I am learning to understand the way figurative language can be used to create imagery so that I can integrate it into my descriptive writing.
- I can identify different types of figurative language used in the text poem.
- I can interpret meaning from the author’s figurative language words and phrases.
- I can demonstrate my understanding of the difference between figurative language and literal meaning through an illustration.
Students should not have a copy of the magazine for the reading of this poem as they are to use their imagination for the imagery first. Before reading the poem, discuss the meaning and use of figurative language. Remind students that it is a way of phrasing words that go beyond their literal meaning, often using comparisons and exaggerations to make a point. Ask students if they can name any types of figurative language and give a meaning or example. These may include:
Simile – comparing two things by using their similarities, e.g. as quiet as a mouse.
Metaphor – comparing two things by substituting one with another, e.g she is an angel.
Hyperbole – an exaggerated statement or claim, e.g. I’ve told you a thousand times.
Personification – applying human characteristics to something that is not human, e.g. the grass danced in the breeze.

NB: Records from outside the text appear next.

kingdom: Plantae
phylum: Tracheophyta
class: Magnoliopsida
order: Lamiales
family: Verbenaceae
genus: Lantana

Onomatopoeia – A word created from the sound it is associated e.g. I made a huge splash as I jumped into the pool.
Without showing students the picture, read the poem aloud to the class. Ask students to identify any figurative language they notice in the text. Suggestions may include:
The tips of gum tree leaves catch fire (Hyerbole)
Glinting and glistening, like embers aglow (Simile)
Igniting the branches.. (Hyperbole)
...that wave to and fro (Personification)
Discuss the imagery that the figurative language in the poem gives us, particularly related to the changes of light created by the sunset. Highlight the use of words such as fire, aglow, alight, ablaze, and dusky haze. Discuss the feeling of warmth these words give us and how we can use warm colours to project that in visual arts.
While reading the poem again, ask students to draw their interpretation of it in colour, based on the figurative language. If possible, write the poem on the board so students can keep referring to it to inform their illustration.
Once completed, the collection of student art works could be displayed in the classroom with a typed version of the poem.